TASK DIRECTIONS
Read through the listing, and wherever a line holds the word "format", return it.
───── DATASET ─────
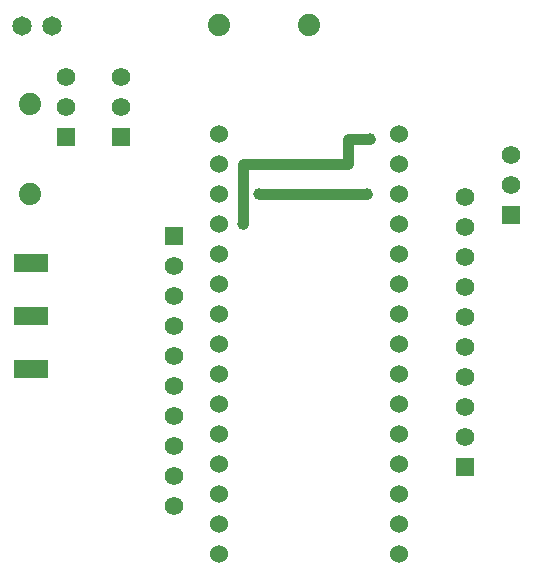
<source format=gtl>
G04 Layer: TopLayer*
G04 EasyEDA v6.5.1, 2022-03-27 12:15:46*
G04 81ae687aecaa4b249005c4e09973505a,10*
G04 Gerber Generator version 0.2*
G04 Scale: 100 percent, Rotated: No, Reflected: No *
G04 Dimensions in millimeters *
G04 leading zeros omitted , absolute positions ,4 integer and 5 decimal *
%FSLAX45Y45*%
%MOMM*%

%ADD11C,0.9000*%
%ADD12C,1.0000*%
%ADD13C,1.5240*%
%ADD14C,1.5748*%
%ADD15R,1.5748X1.5748*%
%ADD16C,1.6510*%
%ADD17C,1.8796*%
%ADD18R,3.0000X1.6000*%

%LPD*%
D11*
X4127500Y3505200D02*
G01*
X5041900Y3505200D01*
X4876800Y3759200D02*
G01*
X4876800Y3975100D01*
X5067300Y3975100D01*
X3987800Y3251200D02*
G01*
X3987800Y3759200D01*
X4876800Y3759200D01*
D13*
G01*
X3784600Y4013200D03*
G01*
X3784600Y3759200D03*
G01*
X3784600Y3505200D03*
G01*
X3784600Y3251200D03*
G01*
X3784600Y2997200D03*
G01*
X3784600Y2743200D03*
G01*
X3784600Y2489200D03*
G01*
X3784600Y2235200D03*
G01*
X3784600Y1981200D03*
G01*
X3784600Y1727200D03*
G01*
X3784600Y1473200D03*
G01*
X3784600Y1219200D03*
G01*
X3784600Y965200D03*
G01*
X3784600Y711200D03*
G01*
X3784600Y457200D03*
G01*
X5308600Y457200D03*
G01*
X5308600Y711200D03*
G01*
X5308600Y965200D03*
G01*
X5308600Y1219200D03*
G01*
X5308600Y1473200D03*
G01*
X5308600Y1727200D03*
G01*
X5308600Y1981200D03*
G01*
X5308600Y2235200D03*
G01*
X5308600Y2489200D03*
G01*
X5308600Y2743200D03*
G01*
X5308600Y2997200D03*
G01*
X5308600Y3251200D03*
G01*
X5308600Y3505200D03*
G01*
X5308600Y3759200D03*
G01*
X5308600Y4013200D03*
D14*
G01*
X6261100Y3835400D03*
G01*
X6261100Y3581400D03*
D15*
G01*
X6261100Y3327400D03*
D16*
G01*
X2374900Y4927600D03*
G01*
X2120900Y4927600D03*
D17*
G01*
X4546600Y4940300D03*
G01*
X3784600Y4940300D03*
G01*
X2184400Y4267200D03*
G01*
X2184400Y3505200D03*
D18*
G01*
X2197100Y2926486D03*
G01*
X2197100Y2476500D03*
G01*
X2197100Y2026488D03*
D14*
G01*
X2959100Y4495800D03*
G01*
X2959100Y4241800D03*
D15*
G01*
X2959100Y3987800D03*
D14*
G01*
X2489200Y4495800D03*
G01*
X2489200Y4241800D03*
D15*
G01*
X2489200Y3987800D03*
D14*
G01*
X3403600Y863600D03*
G01*
X3403600Y1117600D03*
G01*
X3403600Y1371600D03*
G01*
X3403600Y1625600D03*
G01*
X3403600Y1879600D03*
G01*
X3403600Y2133600D03*
G01*
X3403600Y2387600D03*
G01*
X3403600Y2641600D03*
G01*
X3403600Y2895600D03*
D15*
G01*
X3403600Y3149600D03*
D14*
G01*
X5867400Y3479800D03*
G01*
X5867400Y3225800D03*
G01*
X5867400Y2971800D03*
G01*
X5867400Y2717800D03*
G01*
X5867400Y2463800D03*
G01*
X5867400Y2209800D03*
G01*
X5867400Y1955800D03*
G01*
X5867400Y1701800D03*
G01*
X5867400Y1447800D03*
D15*
G01*
X5867400Y1193800D03*
D12*
G01*
X4127500Y3505200D03*
G01*
X5041900Y3505200D03*
G01*
X3987800Y3251200D03*
G01*
X5067300Y3975100D03*
M02*

</source>
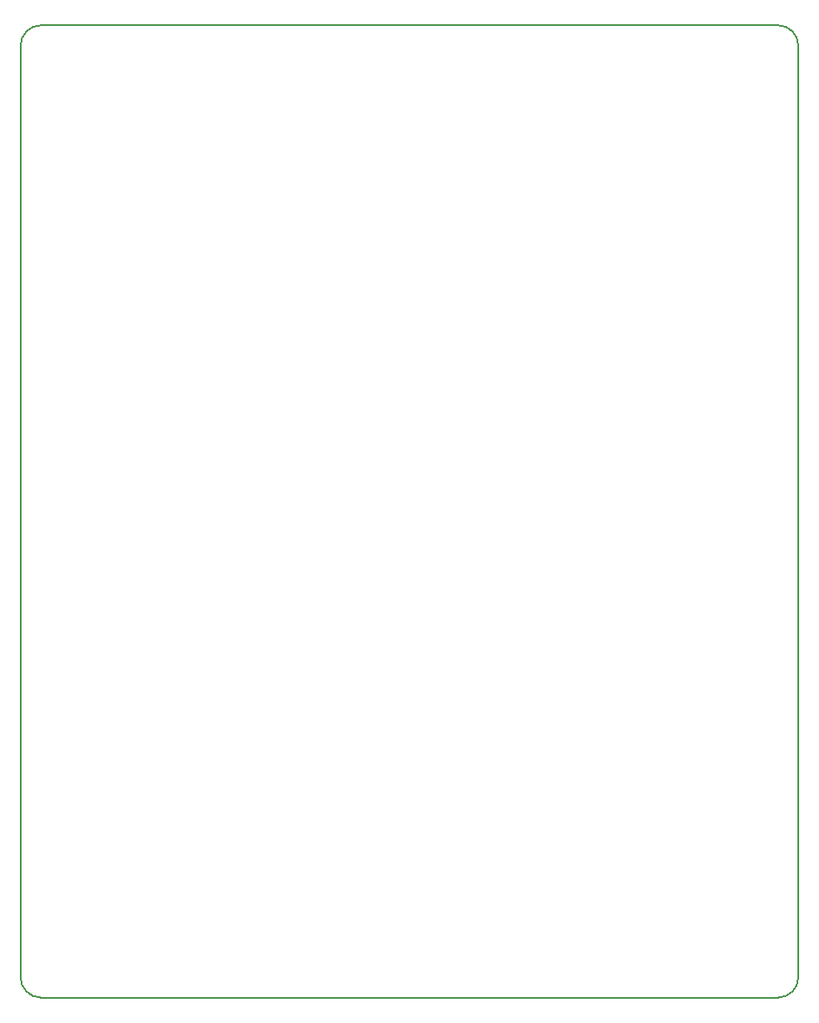
<source format=gbr>
%TF.GenerationSoftware,KiCad,Pcbnew,(6.0.10)*%
%TF.CreationDate,2023-09-03T22:57:24-04:00*%
%TF.ProjectId,NugMacro-Keypad,4e75674d-6163-4726-9f2d-4b6579706164,V3*%
%TF.SameCoordinates,Original*%
%TF.FileFunction,Profile,NP*%
%FSLAX46Y46*%
G04 Gerber Fmt 4.6, Leading zero omitted, Abs format (unit mm)*
G04 Created by KiCad (PCBNEW (6.0.10)) date 2023-09-03 22:57:24*
%MOMM*%
%LPD*%
G01*
G04 APERTURE LIST*
%TA.AperFunction,Profile*%
%ADD10C,0.200000*%
%TD*%
G04 APERTURE END LIST*
D10*
X125024190Y-45039400D02*
X178681435Y-45039400D01*
X115024190Y-45039400D02*
X125024190Y-45039400D01*
X106531365Y-140239540D02*
X178681435Y-140239540D01*
X106531365Y-45039400D02*
X106531365Y-45039400D01*
X180681400Y-47039400D02*
G75*
G03*
X178681435Y-45039400I-2000000J0D01*
G01*
X178681435Y-140239535D02*
G75*
G03*
X180681435Y-138239540I165J1999835D01*
G01*
X180681435Y-47039400D02*
X180681435Y-138239540D01*
X104531365Y-47039400D02*
X104531365Y-138239540D01*
X106531365Y-45039365D02*
G75*
G03*
X104531365Y-47039400I35J-2000035D01*
G01*
X106531365Y-45039400D02*
X115024190Y-45039400D01*
X104531360Y-138239540D02*
G75*
G03*
X106531365Y-140239540I2000040J40D01*
G01*
M02*

</source>
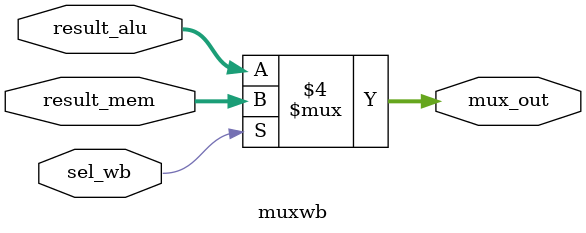
<source format=v>
module muxwb (result_alu, result_mem, mux_out, sel_wb);

input wire [31:0] result_mem, result_alu;
input wire sel_wb;
output reg [31:0] mux_out;


always @*
begin
    if (sel_wb == 1'b0) begin
        mux_out = result_alu;
    end
    else begin
        mux_out = result_mem;
    end
end
endmodule
</source>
─────
EXERCISE RESPONSE
<source format=gtl>
<source format=gbr>
G04 Gerber Fmt 4.6, Leading zero omitted, Abs format (unit mm)*
<source format=v>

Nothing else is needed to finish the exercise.